Below is a diagram based off the OP. I hope it provides some more clarity, and is not just a repeat of information:

https://www.dropbox.com/s/x3lfg90f15ust1f/011016_Pulley System.gif?dl=0
Q: We want to solve for acceleration of the two masses

Answer:

Sign convention

The sign convention is:

Moving in the positive direction means (as shown by image in OP): up from the right hand side and around and then down toward the ground on the left hand side

System 1 (LHS)

Let a be the net acceleration of the pulley system 1.

System 2 represents everything on the right hand side of pulley 1, and system 1 represents everything on the left hand side of pulley 1.
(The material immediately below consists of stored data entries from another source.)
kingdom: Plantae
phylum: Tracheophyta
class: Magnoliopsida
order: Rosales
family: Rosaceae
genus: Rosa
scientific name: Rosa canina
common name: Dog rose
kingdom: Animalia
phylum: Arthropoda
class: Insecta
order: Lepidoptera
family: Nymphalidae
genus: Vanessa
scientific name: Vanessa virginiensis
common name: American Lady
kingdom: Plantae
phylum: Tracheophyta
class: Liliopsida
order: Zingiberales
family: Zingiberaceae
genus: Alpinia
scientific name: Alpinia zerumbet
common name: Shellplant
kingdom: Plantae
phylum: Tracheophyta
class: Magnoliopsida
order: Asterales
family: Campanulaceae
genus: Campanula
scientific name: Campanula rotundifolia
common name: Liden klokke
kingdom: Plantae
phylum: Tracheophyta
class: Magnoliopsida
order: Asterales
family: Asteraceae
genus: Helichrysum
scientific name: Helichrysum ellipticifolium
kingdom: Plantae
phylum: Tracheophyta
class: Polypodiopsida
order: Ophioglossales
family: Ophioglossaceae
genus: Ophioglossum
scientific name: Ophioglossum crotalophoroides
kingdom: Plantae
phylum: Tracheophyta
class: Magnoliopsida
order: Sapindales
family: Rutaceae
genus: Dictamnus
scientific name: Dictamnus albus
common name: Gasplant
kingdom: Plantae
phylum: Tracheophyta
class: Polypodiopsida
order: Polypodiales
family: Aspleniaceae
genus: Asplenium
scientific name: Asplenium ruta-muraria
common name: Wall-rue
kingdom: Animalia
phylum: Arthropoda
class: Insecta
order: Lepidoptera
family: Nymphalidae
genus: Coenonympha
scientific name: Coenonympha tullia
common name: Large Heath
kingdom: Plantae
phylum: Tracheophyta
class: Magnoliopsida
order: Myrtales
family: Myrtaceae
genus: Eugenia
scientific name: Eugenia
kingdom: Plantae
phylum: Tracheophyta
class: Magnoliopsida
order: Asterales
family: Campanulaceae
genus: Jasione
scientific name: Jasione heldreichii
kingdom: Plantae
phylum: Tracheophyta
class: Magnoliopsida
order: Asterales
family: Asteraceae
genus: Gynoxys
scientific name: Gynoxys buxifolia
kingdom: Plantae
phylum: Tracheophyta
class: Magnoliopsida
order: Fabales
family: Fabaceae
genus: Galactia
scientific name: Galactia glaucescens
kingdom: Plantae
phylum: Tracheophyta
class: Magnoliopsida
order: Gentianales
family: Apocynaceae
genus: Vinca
The net force for system 1 is given by:

EQUATION 1: mass1*a = T1 – (Mass1)*g

System 2 (RHS)

We have T2 = (mass2)*g, since the chord for pulley 2 is fixed at one end. We have, following the same sign convention as pulley 1:

(Mass2) – T2 = 0

T2 = Mass2

T2 - Freaction = 0

And (Mass2) – Freaction = 0

(Mass2) = Freaction

This implies that the total weight for system 2 is:

W2 = T2 + T2 = 2*(mass2)*g

And the net force is (let a be the net acceleration of the pulley system 1):

EQUATION 2: (mass2)*a = W2 – T1 = 2*(mass2)*g – T1

NOTE: The acceleration of all objects within system 2 is 0. Imagine a bus with all things inside bolted down to cancel inertial forces (or inertial dampeners if you watch Stargate). The entire system 2 can be accelerating whilst its contents do no accelerate. So pulley 1 causes system 2 to accelerate (this is possible because pulley 2 itself should be able to move up and down).

Total system

Net force on pulley system 1 = (Mass1 + Mass2)*a = EQUATION 1 + EQUATION 2 = 2*(mass2)*g - (Mass1)*g; (the tensions cancel out)

We can now solve for acceleration:

a = [2*(mass2)*g - (Mass1)*g]/(Mass1 + Mass2)

[2*(5 kg)*(9.81 m/s^2) – (67*9.81 m/s^2)]/ 72 kg = -7.76625 m/s^2 (Do your rounding after all calculations complete to minimise error; use this value for calculations)

Therefore acceleration equal -7.77 (m/s^2). The sign convention means that the masses move in the same direction (up from the right hand side and around and then down toward the ground on the left hand side).

Extra notes

To find T1 substitute the acceleration into equation 1 and solve for T1. This should give 136.93 N.